Bert Bertolotti stood in line at a table set up in front of My Garden Café Friday morning to sign a petition to recall Gov. Gavin Newsom.

The owner of the local garbage company, Bertolotti expressed dismay that Newsom’s administration has filed a lawsuit against the federal government to take up to 40 percent of water stored in three local reservoirs for the purposes of fish protection.

“He wants the water to flow out to the ocean,” said Berolotti. “They need to keep that water. They flow enough to the south.”

The businessman also complained that state Air Resources Board regulations forced him to abandon use of his garbage company trucks because of age.

He was just one of many who signed the petition set up by Modesto retirees Connie Goesch and Phyllis Lawlor.

Brandy Nowaya of Ceres stopped after seeing the booth while gassing up across the street at the AM/PM.

“I just don’t think things are going well under him,” said Nowaya. “I think he’s signing bills that are not important and he needs to really focus on what’s going on here. We have a homeless issue, a border issue, we have a lot of issues that are way more important than signing a bill that our kids, the bells can’t ring until 8:30. That’s stupid.”

Goesch, who is a member of the Central Valley Patriots, regularly makes her rounds in various local towns in the effort to recall the newly seated governor.

“I’m retired and I cannot sit around and keep on bitching about this if I’m not doing anything about it,” said Goesch. “Jerry Brown started it and Gavin Newsom is just destroying us. He’s not even been in there a year and look at what he’s done. This in non-partisan; we have Democrats signing, we have Libertarians and Republicans signing. We also have people changing their party status.”

Goesch said Californians are upset up the recent gas tax increase, Newsom’s push to fund free healthcare for illegal aliens on the backs of taxpayers, the attack on Proposition 13, tying the hands of police officers in the use of lethal force, sanctuary state policies of protecting illegal immigrants from federal ICE agents and the unconstitutional push to make President Trump to release his tax returns in order to be on the ballot in California.

Lawlor said she’s upset that state lawmakers are releasing inmates out of state prisons before their full sentences are served and telling voters he supported the death penalty only to enact a moratorium on capital punishment sentences. She said voters were tricked into voting for Proposition 6 to keep the SB 1 gas tax through misleading ballot language supported by state Democrats including state Attorney General Xavier Becerra. Instead of describing it as a repeal of gas taxes, the official title was “Eliminates certain road repair and transportation funding. Requires certain fuel taxes and vehicle fees to be approved by the electorate.”

◆ **YOUR TASKS**
1. In the article on the Newsom recall petition, who set up the petition?
2. Quote the stretch of the article on the Newsom recall petition from "The owner of" through "because of age.".

◆ **SUPPLIED DATA**
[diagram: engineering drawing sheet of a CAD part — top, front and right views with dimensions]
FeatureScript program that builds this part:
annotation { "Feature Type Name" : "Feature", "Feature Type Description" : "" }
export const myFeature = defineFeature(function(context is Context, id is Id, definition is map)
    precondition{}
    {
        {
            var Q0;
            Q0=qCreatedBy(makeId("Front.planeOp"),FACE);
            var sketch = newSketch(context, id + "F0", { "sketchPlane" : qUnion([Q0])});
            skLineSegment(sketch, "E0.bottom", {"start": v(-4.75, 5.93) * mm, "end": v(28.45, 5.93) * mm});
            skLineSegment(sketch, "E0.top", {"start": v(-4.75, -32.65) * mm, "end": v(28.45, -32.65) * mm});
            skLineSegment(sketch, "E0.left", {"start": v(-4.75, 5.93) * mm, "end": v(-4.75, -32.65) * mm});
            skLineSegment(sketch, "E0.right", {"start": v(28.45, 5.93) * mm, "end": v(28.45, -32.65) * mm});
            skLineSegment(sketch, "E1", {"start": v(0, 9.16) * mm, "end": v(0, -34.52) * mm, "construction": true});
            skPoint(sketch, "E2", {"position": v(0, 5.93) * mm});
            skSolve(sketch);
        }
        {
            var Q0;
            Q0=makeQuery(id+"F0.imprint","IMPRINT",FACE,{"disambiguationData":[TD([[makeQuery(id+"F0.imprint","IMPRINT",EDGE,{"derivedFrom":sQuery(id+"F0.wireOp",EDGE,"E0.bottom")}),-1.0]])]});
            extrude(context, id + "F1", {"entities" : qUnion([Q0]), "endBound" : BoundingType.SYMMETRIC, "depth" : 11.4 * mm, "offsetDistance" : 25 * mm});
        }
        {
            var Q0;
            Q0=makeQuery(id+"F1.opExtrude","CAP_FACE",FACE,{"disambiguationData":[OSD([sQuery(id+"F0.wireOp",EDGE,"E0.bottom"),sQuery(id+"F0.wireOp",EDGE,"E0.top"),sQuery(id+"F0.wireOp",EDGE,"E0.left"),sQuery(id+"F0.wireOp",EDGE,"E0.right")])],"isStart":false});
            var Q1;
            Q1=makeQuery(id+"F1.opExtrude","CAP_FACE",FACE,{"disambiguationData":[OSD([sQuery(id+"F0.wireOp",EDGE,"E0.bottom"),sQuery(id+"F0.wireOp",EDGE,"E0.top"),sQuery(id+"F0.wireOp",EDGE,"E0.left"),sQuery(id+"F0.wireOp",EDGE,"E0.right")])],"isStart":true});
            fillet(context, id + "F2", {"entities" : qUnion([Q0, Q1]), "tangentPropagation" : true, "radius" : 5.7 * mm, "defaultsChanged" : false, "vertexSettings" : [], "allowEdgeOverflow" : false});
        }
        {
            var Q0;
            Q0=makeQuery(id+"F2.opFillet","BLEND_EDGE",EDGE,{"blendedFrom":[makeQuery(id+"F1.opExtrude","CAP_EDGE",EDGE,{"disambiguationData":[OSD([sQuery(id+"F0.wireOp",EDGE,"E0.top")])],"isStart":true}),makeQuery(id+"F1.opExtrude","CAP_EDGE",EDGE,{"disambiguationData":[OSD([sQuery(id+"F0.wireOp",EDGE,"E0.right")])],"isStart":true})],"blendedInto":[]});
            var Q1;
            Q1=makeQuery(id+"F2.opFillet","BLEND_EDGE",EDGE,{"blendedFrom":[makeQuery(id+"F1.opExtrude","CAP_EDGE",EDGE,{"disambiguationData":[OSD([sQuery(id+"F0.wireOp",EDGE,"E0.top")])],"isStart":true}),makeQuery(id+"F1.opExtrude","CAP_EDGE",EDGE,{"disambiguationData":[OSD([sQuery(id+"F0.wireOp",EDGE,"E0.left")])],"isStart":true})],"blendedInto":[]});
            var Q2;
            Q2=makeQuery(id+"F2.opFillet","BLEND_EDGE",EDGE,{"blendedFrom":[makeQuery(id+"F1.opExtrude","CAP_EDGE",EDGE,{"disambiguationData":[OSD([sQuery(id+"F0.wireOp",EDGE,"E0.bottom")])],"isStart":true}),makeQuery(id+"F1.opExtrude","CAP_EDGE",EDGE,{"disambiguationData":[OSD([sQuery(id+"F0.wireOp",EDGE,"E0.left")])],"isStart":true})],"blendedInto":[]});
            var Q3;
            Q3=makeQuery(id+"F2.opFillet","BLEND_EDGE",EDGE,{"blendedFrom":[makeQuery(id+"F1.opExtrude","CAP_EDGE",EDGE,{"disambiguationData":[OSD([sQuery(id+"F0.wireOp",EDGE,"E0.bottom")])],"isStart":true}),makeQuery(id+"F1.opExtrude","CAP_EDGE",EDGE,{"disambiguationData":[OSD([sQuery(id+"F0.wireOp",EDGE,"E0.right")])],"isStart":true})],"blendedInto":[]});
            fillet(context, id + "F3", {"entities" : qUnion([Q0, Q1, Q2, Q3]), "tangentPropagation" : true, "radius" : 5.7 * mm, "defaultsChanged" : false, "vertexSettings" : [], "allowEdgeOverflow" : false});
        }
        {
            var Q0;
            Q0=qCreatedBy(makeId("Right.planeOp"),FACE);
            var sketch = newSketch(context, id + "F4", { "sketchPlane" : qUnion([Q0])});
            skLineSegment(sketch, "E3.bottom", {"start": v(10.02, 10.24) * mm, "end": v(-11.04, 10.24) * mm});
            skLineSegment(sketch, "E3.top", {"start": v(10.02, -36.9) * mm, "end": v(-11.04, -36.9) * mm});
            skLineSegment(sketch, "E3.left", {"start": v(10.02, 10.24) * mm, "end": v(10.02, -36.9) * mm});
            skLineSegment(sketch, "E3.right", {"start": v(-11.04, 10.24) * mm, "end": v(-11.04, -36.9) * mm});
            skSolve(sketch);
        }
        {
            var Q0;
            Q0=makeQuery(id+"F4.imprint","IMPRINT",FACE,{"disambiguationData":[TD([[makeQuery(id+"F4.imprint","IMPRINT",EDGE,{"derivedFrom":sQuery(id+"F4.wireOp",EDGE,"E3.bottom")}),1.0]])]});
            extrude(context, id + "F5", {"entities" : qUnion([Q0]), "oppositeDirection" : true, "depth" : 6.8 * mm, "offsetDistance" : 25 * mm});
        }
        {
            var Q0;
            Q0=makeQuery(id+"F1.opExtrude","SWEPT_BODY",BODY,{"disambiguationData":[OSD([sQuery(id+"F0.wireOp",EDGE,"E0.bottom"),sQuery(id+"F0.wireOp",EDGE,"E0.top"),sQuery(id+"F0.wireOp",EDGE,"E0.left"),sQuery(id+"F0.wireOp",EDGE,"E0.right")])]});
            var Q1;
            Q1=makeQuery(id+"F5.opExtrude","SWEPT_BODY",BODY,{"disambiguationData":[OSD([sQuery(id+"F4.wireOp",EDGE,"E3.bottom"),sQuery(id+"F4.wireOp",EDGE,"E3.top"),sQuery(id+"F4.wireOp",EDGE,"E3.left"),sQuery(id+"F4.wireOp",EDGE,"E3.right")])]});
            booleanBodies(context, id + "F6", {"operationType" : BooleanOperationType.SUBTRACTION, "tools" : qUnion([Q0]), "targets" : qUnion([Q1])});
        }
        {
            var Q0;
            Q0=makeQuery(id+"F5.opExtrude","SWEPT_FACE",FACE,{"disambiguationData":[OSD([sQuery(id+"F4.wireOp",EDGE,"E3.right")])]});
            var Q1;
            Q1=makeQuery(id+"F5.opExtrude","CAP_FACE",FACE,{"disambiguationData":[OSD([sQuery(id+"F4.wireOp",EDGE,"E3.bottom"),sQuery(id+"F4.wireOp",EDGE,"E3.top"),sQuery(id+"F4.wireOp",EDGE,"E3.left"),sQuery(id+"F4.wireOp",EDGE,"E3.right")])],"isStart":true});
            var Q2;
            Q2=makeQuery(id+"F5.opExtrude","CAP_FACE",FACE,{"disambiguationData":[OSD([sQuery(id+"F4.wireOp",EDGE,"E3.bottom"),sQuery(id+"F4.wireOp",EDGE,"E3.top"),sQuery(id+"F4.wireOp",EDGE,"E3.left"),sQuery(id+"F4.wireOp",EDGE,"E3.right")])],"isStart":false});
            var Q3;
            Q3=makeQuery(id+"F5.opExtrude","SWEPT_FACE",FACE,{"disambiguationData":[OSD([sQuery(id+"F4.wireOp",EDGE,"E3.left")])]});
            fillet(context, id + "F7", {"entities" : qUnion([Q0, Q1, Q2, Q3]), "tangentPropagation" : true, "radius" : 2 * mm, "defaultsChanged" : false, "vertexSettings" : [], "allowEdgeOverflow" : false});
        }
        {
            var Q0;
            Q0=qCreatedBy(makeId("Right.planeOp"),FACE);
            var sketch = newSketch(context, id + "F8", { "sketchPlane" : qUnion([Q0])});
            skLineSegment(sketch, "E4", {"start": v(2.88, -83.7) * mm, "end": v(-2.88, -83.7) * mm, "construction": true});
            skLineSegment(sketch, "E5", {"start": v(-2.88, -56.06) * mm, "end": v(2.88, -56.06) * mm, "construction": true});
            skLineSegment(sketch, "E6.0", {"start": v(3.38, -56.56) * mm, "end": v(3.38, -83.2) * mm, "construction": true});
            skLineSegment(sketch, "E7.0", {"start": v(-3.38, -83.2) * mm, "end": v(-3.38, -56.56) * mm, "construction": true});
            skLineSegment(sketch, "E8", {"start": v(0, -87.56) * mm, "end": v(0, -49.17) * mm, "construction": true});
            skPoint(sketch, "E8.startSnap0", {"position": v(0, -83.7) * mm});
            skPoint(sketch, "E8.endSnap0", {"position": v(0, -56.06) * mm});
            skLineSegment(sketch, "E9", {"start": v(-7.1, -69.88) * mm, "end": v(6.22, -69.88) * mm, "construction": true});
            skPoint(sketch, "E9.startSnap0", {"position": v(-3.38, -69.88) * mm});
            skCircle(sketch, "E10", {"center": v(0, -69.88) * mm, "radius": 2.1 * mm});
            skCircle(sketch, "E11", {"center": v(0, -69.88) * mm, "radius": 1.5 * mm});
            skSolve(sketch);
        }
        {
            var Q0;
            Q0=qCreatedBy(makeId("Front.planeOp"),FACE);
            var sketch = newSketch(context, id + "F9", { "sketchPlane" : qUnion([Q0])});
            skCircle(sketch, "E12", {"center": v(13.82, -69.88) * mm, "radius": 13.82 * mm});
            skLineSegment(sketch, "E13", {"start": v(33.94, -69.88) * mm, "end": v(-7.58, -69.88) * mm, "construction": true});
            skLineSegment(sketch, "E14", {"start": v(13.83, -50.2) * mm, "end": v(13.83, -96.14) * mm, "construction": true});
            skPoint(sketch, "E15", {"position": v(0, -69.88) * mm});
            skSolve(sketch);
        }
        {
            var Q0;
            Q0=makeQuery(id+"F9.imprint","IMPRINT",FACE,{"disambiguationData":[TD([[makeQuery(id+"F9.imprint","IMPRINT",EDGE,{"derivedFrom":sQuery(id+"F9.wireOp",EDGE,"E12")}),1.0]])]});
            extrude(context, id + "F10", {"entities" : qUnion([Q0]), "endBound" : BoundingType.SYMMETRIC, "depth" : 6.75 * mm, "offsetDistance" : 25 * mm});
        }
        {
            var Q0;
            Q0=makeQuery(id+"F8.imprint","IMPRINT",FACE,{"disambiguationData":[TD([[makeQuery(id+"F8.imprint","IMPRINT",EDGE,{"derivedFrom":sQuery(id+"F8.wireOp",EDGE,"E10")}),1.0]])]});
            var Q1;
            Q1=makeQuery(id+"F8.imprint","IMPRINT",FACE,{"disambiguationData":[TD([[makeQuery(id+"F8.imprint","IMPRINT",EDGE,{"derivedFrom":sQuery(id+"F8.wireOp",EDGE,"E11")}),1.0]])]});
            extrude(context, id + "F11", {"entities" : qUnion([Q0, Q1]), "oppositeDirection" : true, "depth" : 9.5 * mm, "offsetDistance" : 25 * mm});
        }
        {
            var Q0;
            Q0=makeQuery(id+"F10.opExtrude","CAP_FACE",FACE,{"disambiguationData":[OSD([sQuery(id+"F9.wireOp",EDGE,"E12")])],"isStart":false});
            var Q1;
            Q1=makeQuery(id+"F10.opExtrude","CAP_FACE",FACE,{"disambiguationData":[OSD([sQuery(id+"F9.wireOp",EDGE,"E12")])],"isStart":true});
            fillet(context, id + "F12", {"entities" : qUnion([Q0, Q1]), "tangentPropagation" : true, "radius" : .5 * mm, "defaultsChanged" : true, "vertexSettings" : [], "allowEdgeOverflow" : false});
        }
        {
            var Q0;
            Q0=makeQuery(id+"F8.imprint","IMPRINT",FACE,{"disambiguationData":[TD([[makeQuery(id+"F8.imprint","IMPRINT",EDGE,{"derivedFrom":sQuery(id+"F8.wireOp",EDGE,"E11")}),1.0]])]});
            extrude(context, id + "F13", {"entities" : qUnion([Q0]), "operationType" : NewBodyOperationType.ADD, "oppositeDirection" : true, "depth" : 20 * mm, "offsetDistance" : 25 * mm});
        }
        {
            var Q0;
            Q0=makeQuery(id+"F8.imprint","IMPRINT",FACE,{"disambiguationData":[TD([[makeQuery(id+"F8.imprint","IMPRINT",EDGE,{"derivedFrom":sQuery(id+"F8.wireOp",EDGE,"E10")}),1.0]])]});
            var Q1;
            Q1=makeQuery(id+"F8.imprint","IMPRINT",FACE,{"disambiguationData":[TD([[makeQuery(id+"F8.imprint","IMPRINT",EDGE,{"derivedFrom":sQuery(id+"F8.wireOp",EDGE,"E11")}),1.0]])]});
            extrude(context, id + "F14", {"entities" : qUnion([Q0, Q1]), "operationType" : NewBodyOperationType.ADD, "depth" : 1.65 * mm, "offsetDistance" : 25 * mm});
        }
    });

◆ **ANSWERS GIVEN**
1. Modesto retirees Connie Goesch and Phyllis Lawlor.

2.
The owner of the local garbage company, Bertolotti expressed dismay that Newsom’s administration has filed a lawsuit against the federal government to take up to 40 percent of water stored in three local reservoirs for the purposes of fish protection.

“He wants the water to flow out to the ocean,” said Berolotti. “They need to keep that water. They flow enough to the south.”

The businessman also complained that state Air Resources Board regulations forced him to abandon use of his garbage company trucks because of age.